• _Description of the task_: Scan the material that follows for lines with "upper". Answer with how many there are, nothing else.

• _Records provided_:
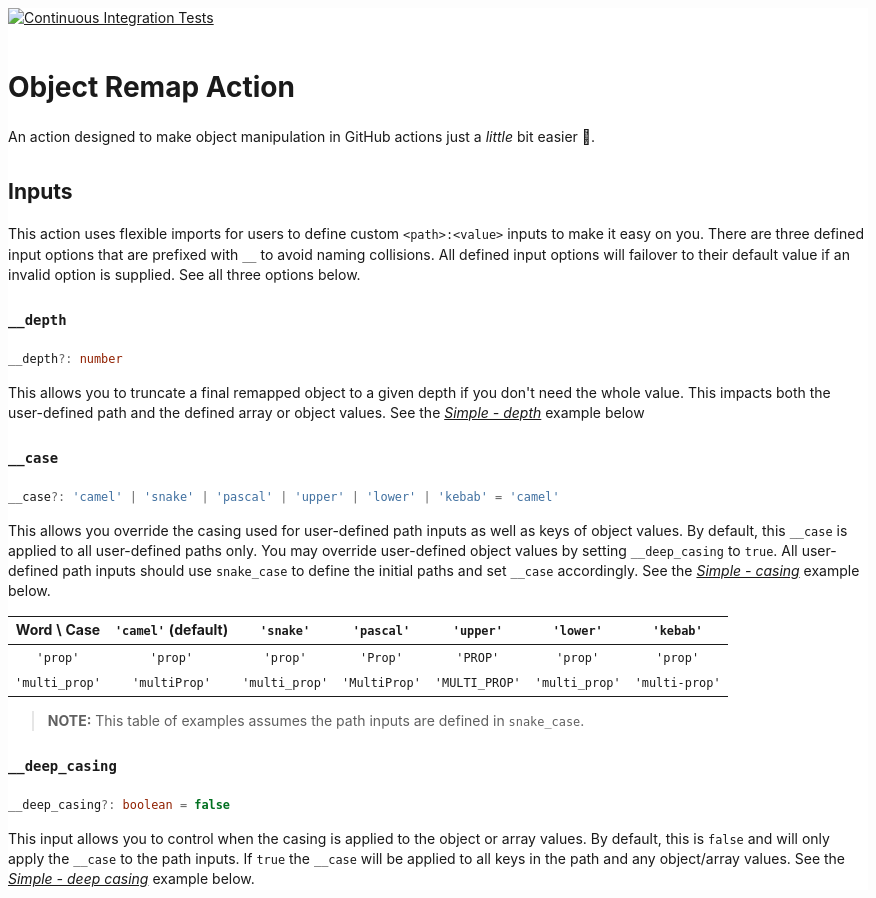 [![Continuous Integration Tests](https://github.com/nickofthyme/object-remap/actions/workflows/ci.yml/badge.svg)](https://github.com/nickofthyme/object-remap/actions/workflows/ci.yml)

# Object Remap Action

An action designed to make object manipulation in GitHub actions just a _little_ bit easier 🤏.

## Inputs

This action uses flexible imports for users to define custom `<path>:<value>` inputs to make it easy on you. There are three defined input options that are prefixed with `__` to avoid naming collisions. All defined input options will failover to their default value if an invalid option is supplied. See all three options below.

### `__depth`

```ts
__depth?: number
```

This allows you to truncate a final remapped object to a given depth if you don't need the whole value. This impacts both the user-defined path and the defined array or object values. See the [_Simple - depth_](#simple---depth) example below

### `__case`

```ts
__case?: 'camel' | 'snake' | 'pascal' | 'upper' | 'lower' | 'kebab' = 'camel'
```

This allows you override the casing used for user-defined path inputs as well as keys of object values. By default, this `__case` is applied to all user-defined paths only. You may override user-defined object values by setting `__deep_casing` to `true`. All user-defined path inputs should use `snake_case` to define the initial paths and set `__case` accordingly. See the [_Simple - casing_](#simple---casing) example below.

| Word \ Case | `'camel'` (default) | `'snake'` | `'pascal'` | `'upper'` | `'lower'` | `'kebab'`
|:-:|:-:|:-:|:-:|:-:|:-:|:-:|
| `'prop'` | `'prop'` | `'prop'` | `'Prop'` | `'PROP'` | `'prop'` | `'prop'` |
| `'multi_prop'` | `'multiProp'` | `'multi_prop'` | `'MultiProp'` | `'MULTI_PROP'` | `'multi_prop'` | `'multi-prop'` |

> **NOTE:** This table of examples assumes the path inputs are defined in `snake_case`.

### `__deep_casing`

```ts
__deep_casing?: boolean = false
```
This input allows you to control when the casing is applied to the object or array values. By default, this is `false` and will only apply the `__case` to the path inputs. If `true` the `__case` will be applied to all keys in the path and any object/array values. See the [_Simple - deep casing_](#simple---deep-casing) example below.
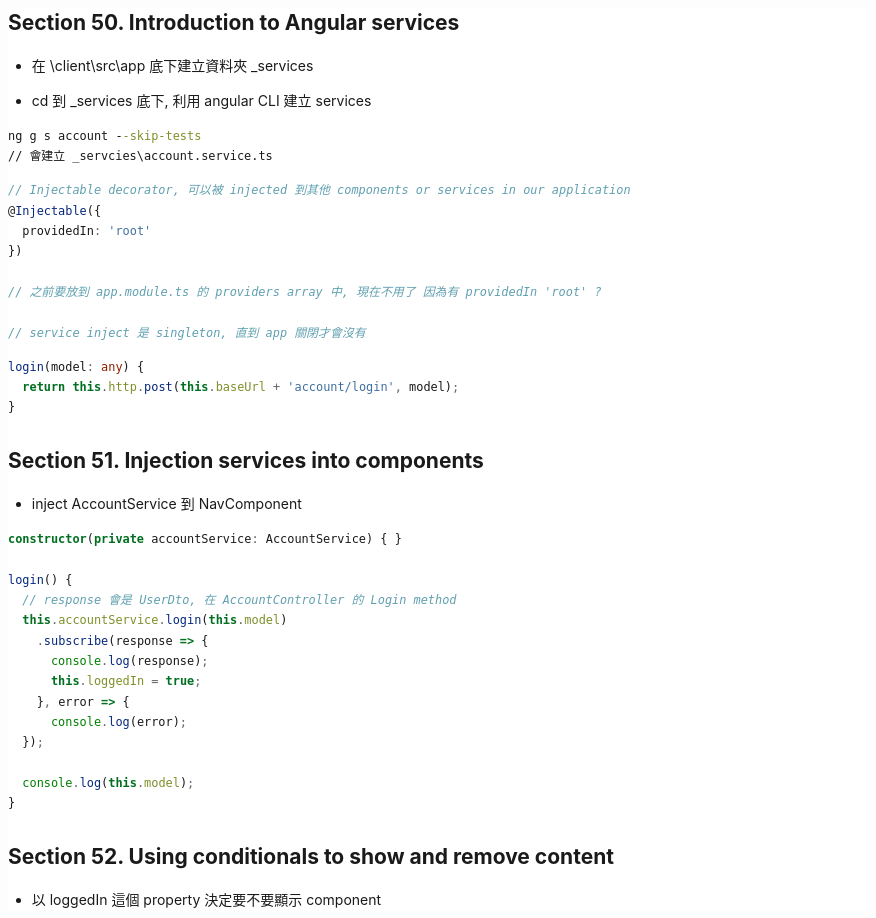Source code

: ## Section 50. Introduction to Angular services

- 在 \client\src\app 底下建立資料夾 \_services

- cd 到 \_services 底下, 利用 angular CLI 建立 services

```cmd
ng g s account --skip-tests
// 會建立 _servcies\account.service.ts
```

```typescript
// Injectable decorator, 可以被 injected 到其他 components or services in our application
@Injectable({
  providedIn: 'root'
})

// 之前要放到 app.module.ts 的 providers array 中, 現在不用了 因為有 providedIn 'root' ?

// service inject 是 singleton, 直到 app 關閉才會沒有
```

```typescript
login(model: any) {
  return this.http.post(this.baseUrl + 'account/login', model);
}
```

## Section 51. Injection services into components

- inject AccountService 到 NavComponent

```typescript
constructor(private accountService: AccountService) { }

login() {
  // response 會是 UserDto, 在 AccountController 的 Login method
  this.accountService.login(this.model)
    .subscribe(response => {
      console.log(response);
      this.loggedIn = true;
    }, error => {
      console.log(error);
  });

  console.log(this.model);
}

```

## Section 52. Using conditionals to show and remove content

- 以 loggedIn 這個 property 決定要不要顯示 component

• _Solution to the problem_: 2